== SOURCE PASSAGE ==

    As far as “horror stories about the NHS abound”… I suspect I could, with very little effort, match these stories with some homegrown horror stories submitted by CCO readers. In addition to examples of negligent care, rampant overprescription of pharmaceuticals, uncaring staff, or any other issues the article points out, I would be happy to add personal bankruptcy due to medical bills as another delightful side effect of our stellar U.S. health care system.

    I get it, though. Hate the gubmint getting involved in health care. Hate it with every fiber of your being. Hate it until you’re old enough to get on Medicaid and then clutch that entitlement with both hands until your knuckles turn white. Hate it as much as you want – – but stop pretending that our system is some type of flawless, shining example for the rest of the world to follow. It’s okay to admit there are major problems with U.S. healthcare. The government isn’t the entire answer, but a rational player will (perhaps begrudgingly) have to admit it’s not the entire problem, either.

    • “Hate it with every fiber of your being. Hate it until you’re old enough to get on Medicaid and then clutch that entitlement with both hands until your knuckles turn white.”

      Silly boy, I meant clutch onto MedicARE when you get old enough. Especially Part D – – The largest expansion of government health entititlements in recent memory.

      MedicAID is for low-income earners, and a completely different program that everybody loves to hate…

    • Neither the article nor the CCO has ever said that the healthcare system in the USA is perfect. It clearly is not. Drug pricing here as compared to Mexico or Canada is criminal. Rationing by a government that says for example “only 10 MRI’s per week” when 20 are needed as NHS is accused of is not the same as the system we have here where those with good insurance can get most of what they need. Medicare and Medicaid in the US have certainly been accused of rationing and slow walking care that people think they have coming to them. Once again, the CCO has never ever furthered the idea that our system is anything more than okay.

      • The article goes out of it’s way to point out flaws in the NHS of the UK, and it’s hardly a stretch (since the article is by the National Review, hardly an unbiased reporting agency) to say that the implication of the closing sentence is how dreadful any form of nationalized healthcare is compared to the current U.S. system. You (not you, the CCO editor, but you, the author of the article) don’t HAVE to state that our U.S. system is perfect to make an overt ‘anti’ argument, you merely have to print an article that says “Yeah, our system may suck unless you’re rich and/or well-insured…but think how much worse it could be if the gubmint took it over!!”

        This particular article, however, implies the superiority of the U.S. system by omitting to address any of the problems inherent in that system. I certainly take at your word that the CCO has never made any similar implication, but I bet it wouldn’t be hard to find an article extolling the virtues of Britain’s NHS from a left-leaning think tank either.

        People need the courage to see that both systems have their problems and neither is a silver bullet solution.

    • An insurance company denying coverage (for whatever reason) is not the same as rationing. Rationing means it’s available, but you can’t have any of it right now, or not as much as you want. In the United Kingdom, all medical services are technically “available,” from a knee transplant to treatment for a sore throat. But in the case of certain things, maybe open heart surgery for 75-year-olds, you might be told, “You can’t have any right now. We need to target our resources and supply.” That’s rationing.

  3. When an opening ceremony celebrates the programs of a nation rather than the values of the nation, the organizer is void of both sense and sensibilities.

== COLLECTED DATA ==
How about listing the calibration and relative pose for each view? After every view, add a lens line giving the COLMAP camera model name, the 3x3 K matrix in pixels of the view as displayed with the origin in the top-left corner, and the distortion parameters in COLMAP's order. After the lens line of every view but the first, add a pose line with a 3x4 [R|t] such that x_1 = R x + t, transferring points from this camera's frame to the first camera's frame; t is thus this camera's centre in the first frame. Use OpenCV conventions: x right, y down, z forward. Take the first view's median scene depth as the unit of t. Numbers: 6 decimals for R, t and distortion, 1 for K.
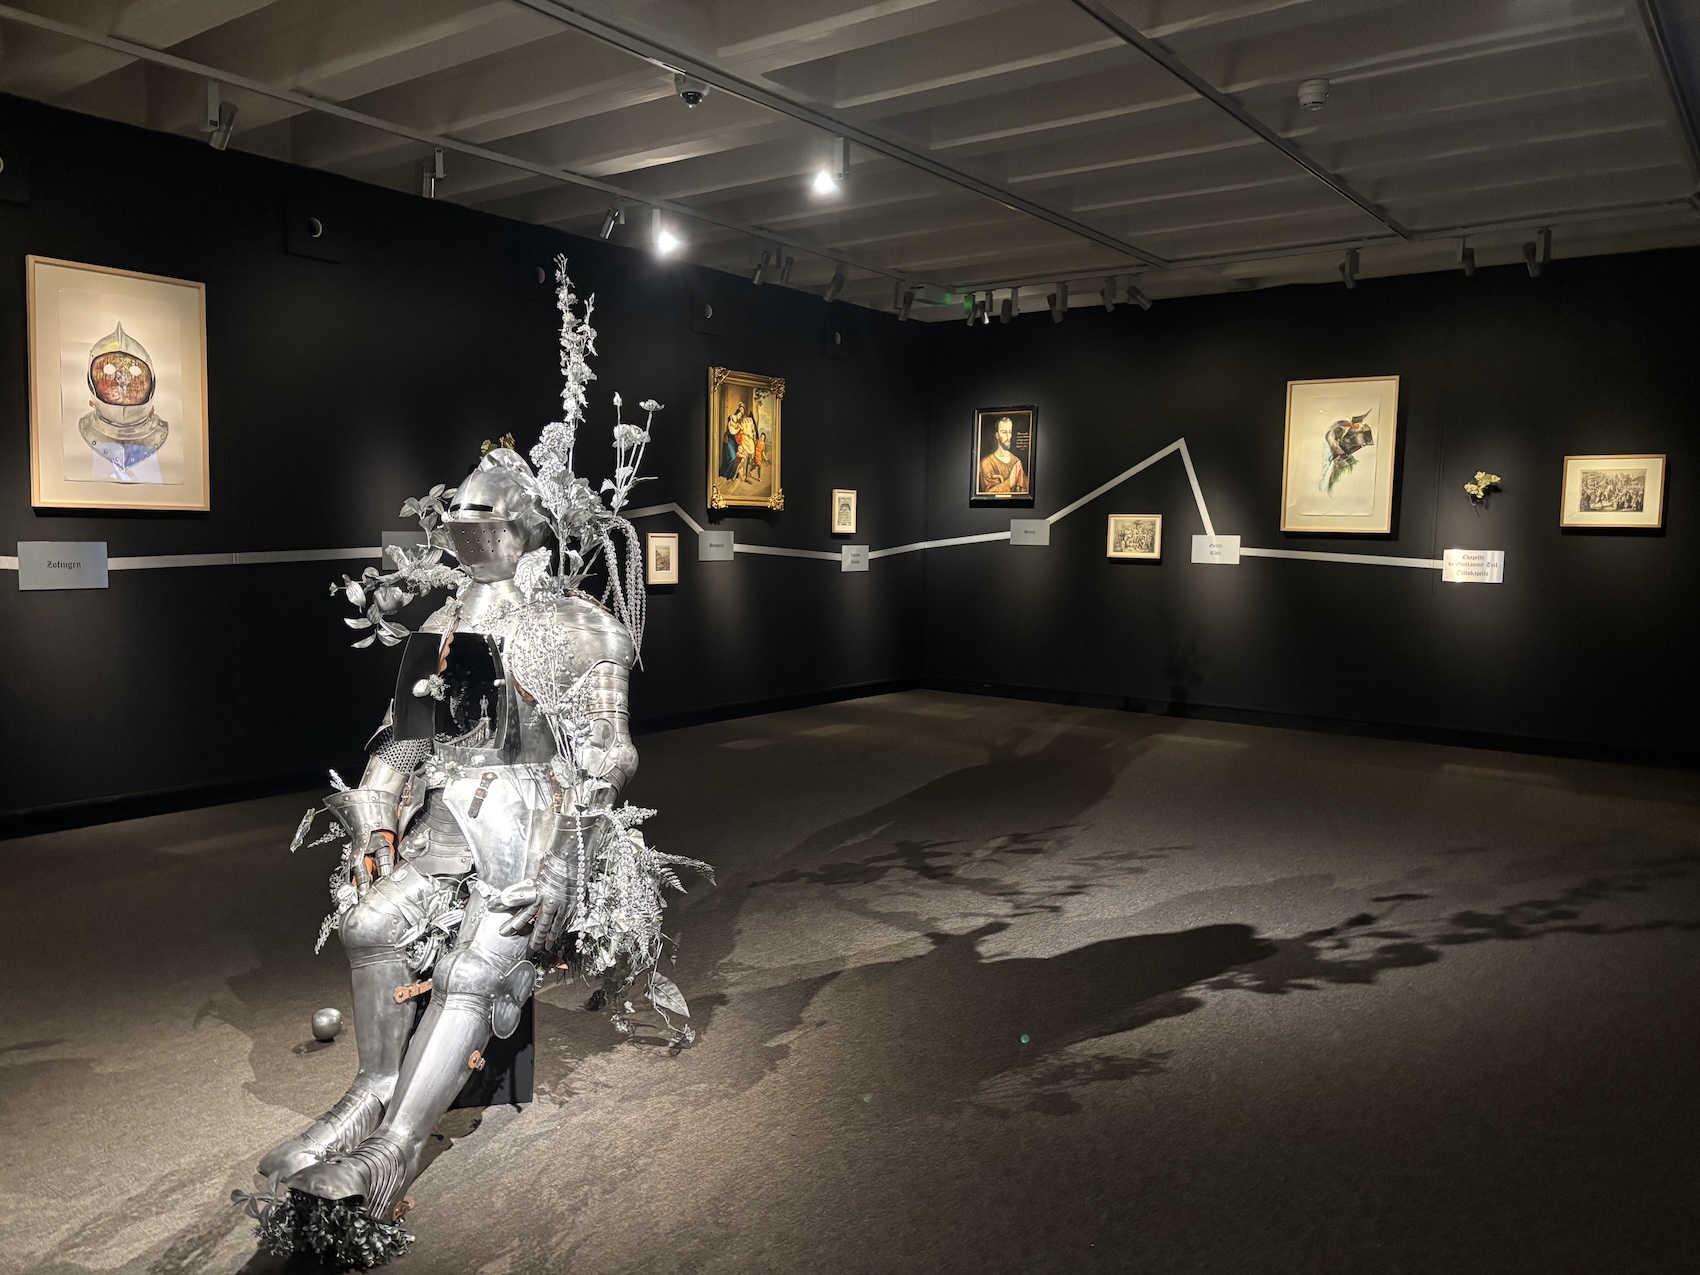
lens RADIAL K [[1327.0, 0, 850.0], [0, 1327.0, 637.5], [0, 0, 1]] dist [0.004358, -0.001137]
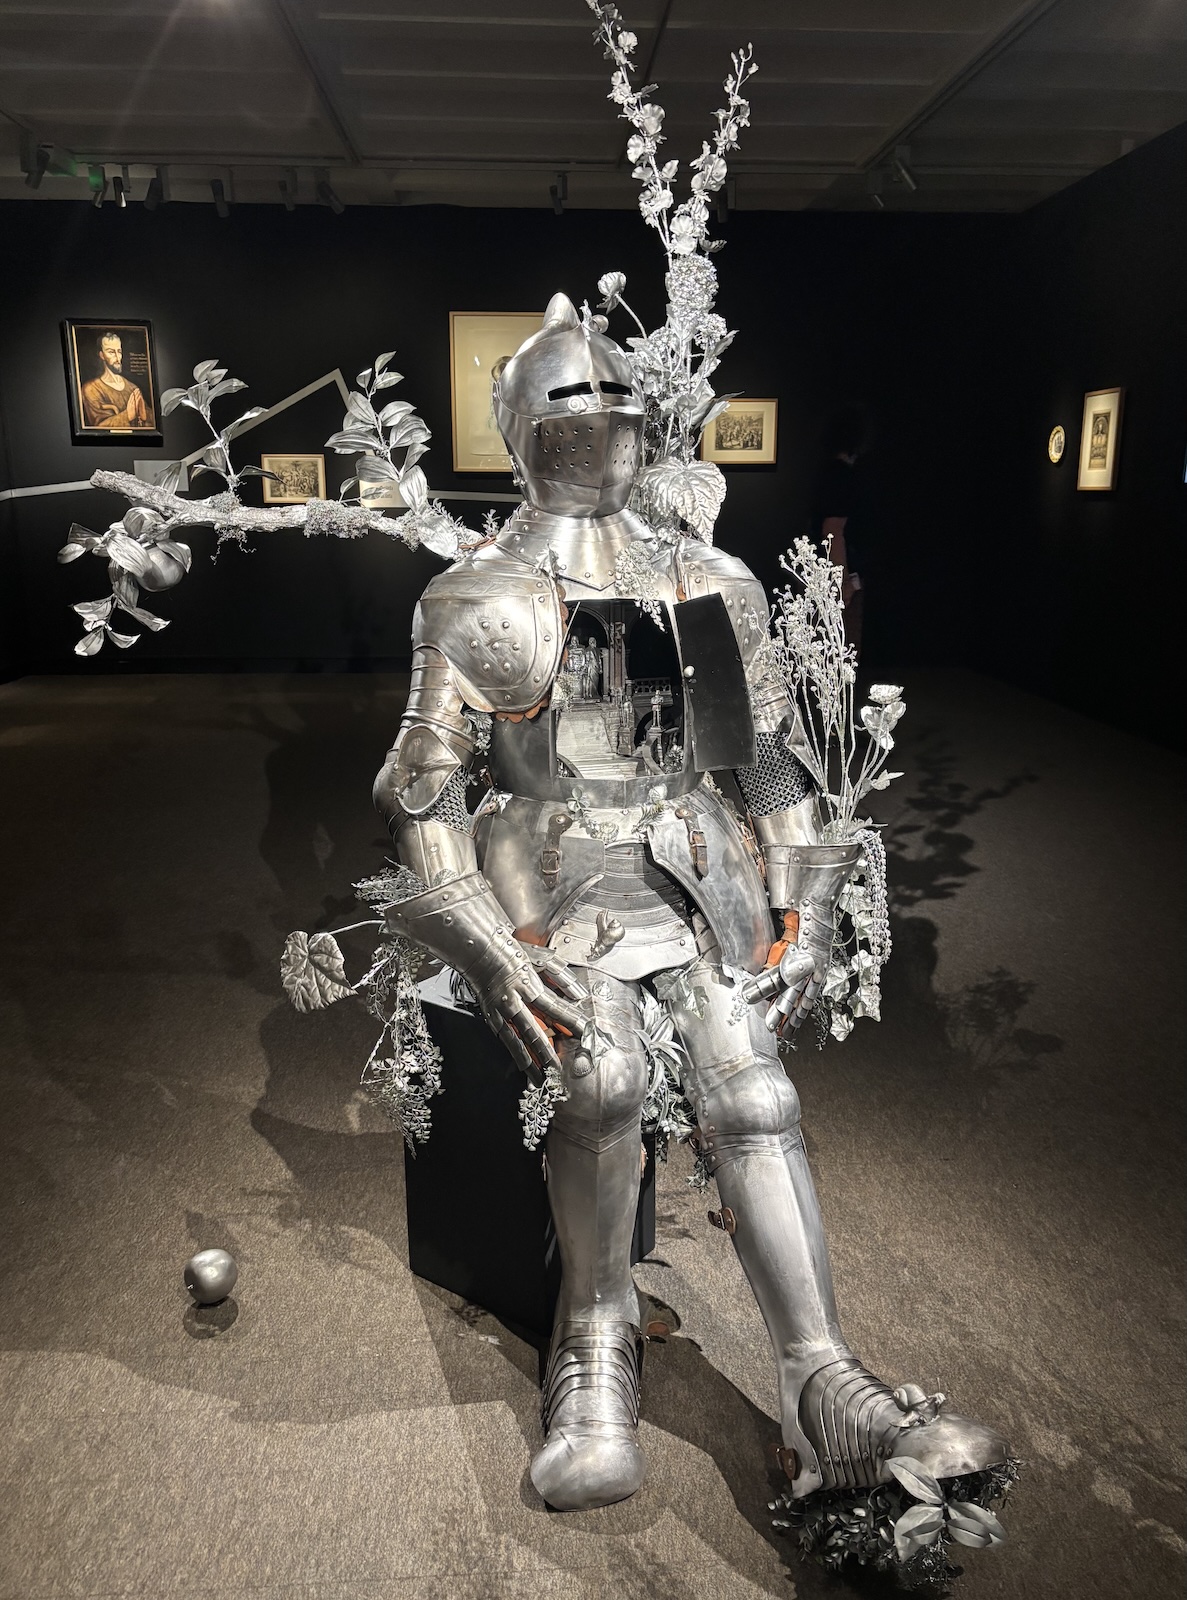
lens RADIAL K [[1276.0, 0, 593.5], [0, 1276.0, 800.0], [0, 0, 1]] dist [0.068973, -0.080884]
pose [[0.753374, -0.171227, 0.634908, -0.281702], [0.066993, 0.980466, 0.184927, -0.010738], [-0.654171, -0.096785, 0.750129, 0.214104]]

== TASKS TO CARRY OUT ==
1) From the health care comments, copy the passage starting at "I get it, though." and ending at "entire problem, either.".
2) According to the health care comments, which publication wrote the article?

== RESPONSES PER TASK ==
1)
I get it, though. Hate the gubmint getting involved in health care. Hate it with every fiber of your being. Hate it until you’re old enough to get on Medicaid and then clutch that entitlement with both hands until your knuckles turn white. Hate it as much as you want – – but stop pretending that our system is some type of flawless, shining example for the rest of the world to follow. It’s okay to admit there are major problems with U.S. healthcare. The government isn’t the entire answer, but a rational player will (perhaps begrudgingly) have to admit it’s not the entire problem, either.

2) The National Review.